- [任务 A]: 请一字不差地完整照录下面这段关于爬虫处理 Request 流程的文字。

- [正文]:
☆ ☆ ☆ ☆ ☆
爬蟲處理 Request 的流程大體是這樣的：調用網絡請求 (包括重試機制) -> 將 response 存放到 page -> 解析 page -> 順序執行 pipelines -> 完成一次 Request 請求。

                // request正在處理
                downloader.download(request)
                        .retryWhen(new RetryWithDelay(maxRetries, retryDelayMillis, request)) // 對網絡請求的重試機制
                        .map(new Function<Response, Page>() {

                            @Override
                            public Page apply(Response response) throws Exception {
                                // 將 response 存放到 page
                                ......                            
                                return page;
                            }
                        })
☆ ☆ ☆ ☆ ☆
- [提取的页面文本数据]:
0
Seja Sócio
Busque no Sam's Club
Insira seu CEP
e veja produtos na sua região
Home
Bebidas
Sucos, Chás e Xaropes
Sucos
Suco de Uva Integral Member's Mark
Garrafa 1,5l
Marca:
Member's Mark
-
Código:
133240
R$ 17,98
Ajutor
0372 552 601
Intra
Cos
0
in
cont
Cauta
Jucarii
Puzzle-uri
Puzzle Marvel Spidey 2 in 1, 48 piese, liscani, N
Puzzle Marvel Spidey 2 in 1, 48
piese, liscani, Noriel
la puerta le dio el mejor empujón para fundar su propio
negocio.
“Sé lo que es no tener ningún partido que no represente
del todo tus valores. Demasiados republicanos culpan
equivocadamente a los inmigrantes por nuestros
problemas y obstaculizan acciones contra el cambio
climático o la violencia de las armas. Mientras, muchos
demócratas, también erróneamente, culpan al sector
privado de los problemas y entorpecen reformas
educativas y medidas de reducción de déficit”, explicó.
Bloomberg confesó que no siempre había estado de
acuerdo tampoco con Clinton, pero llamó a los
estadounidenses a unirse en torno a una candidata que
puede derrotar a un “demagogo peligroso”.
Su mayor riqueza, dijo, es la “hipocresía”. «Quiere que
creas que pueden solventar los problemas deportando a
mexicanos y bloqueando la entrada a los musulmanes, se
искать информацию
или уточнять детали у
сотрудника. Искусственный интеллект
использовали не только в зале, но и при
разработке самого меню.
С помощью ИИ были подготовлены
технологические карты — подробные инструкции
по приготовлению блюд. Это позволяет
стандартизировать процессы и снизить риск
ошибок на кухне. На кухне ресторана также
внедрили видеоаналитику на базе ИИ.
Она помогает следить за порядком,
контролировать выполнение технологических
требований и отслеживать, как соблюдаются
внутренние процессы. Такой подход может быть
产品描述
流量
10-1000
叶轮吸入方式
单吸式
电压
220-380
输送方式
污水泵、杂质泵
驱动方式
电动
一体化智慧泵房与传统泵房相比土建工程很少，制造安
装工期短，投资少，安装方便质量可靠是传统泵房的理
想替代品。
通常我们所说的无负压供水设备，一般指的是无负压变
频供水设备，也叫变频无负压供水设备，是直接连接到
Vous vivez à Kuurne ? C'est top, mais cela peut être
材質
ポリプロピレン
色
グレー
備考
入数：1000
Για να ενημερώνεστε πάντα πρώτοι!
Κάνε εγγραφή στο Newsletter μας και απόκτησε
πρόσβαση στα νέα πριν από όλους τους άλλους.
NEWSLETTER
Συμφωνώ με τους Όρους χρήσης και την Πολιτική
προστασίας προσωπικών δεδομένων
☆ ☆ ☆ ☆ ☆
- [任务 B]: 请逐字写出条目中从第一行起、到含有“equivocadamente a los”的那一行为止的各行，首尾两行都包括在内，只写这些行。

- [你的回答 A]:
爬蟲處理 Request 的流程大體是這樣的：調用網絡請求 (包括重試機制) -> 將 response 存放到 page -> 解析 page -> 順序執行 pipelines -> 完成一次 Request 請求。

                // request正在處理
                downloader.download(request)
                        .retryWhen(new RetryWithDelay(maxRetries, retryDelayMillis, request)) // 對網絡請求的重試機制
                        .map(new Function<Response, Page>() {

                            @Override
                            public Page apply(Response response) throws Exception {
                                // 將 response 存放到 page
                                ......                            
                                return page;
                            }
                        })

- [你的回答 B]:
0
Seja Sócio
Busque no Sam's Club
Insira seu CEP
e veja produtos na sua região
Home
Bebidas
Sucos, Chás e Xaropes
Sucos
Suco de Uva Integral Member's Mark
Garrafa 1,5l
Marca:
Member's Mark
-
Código:
133240
R$ 17,98
Ajutor
0372 552 601
Intra
Cos
0
in
cont
Cauta
Jucarii
Puzzle-uri
Puzzle Marvel Spidey 2 in 1, 48 piese, liscani, N
Puzzle Marvel Spidey 2 in 1, 48
piese, liscani, Noriel
la puerta le dio el mejor empujón para fundar su propio
negocio.
“Sé lo que es no tener ningún partido que no represente
del todo tus valores. Demasiados republicanos culpan
equivocadamente a los inmigrantes por nuestros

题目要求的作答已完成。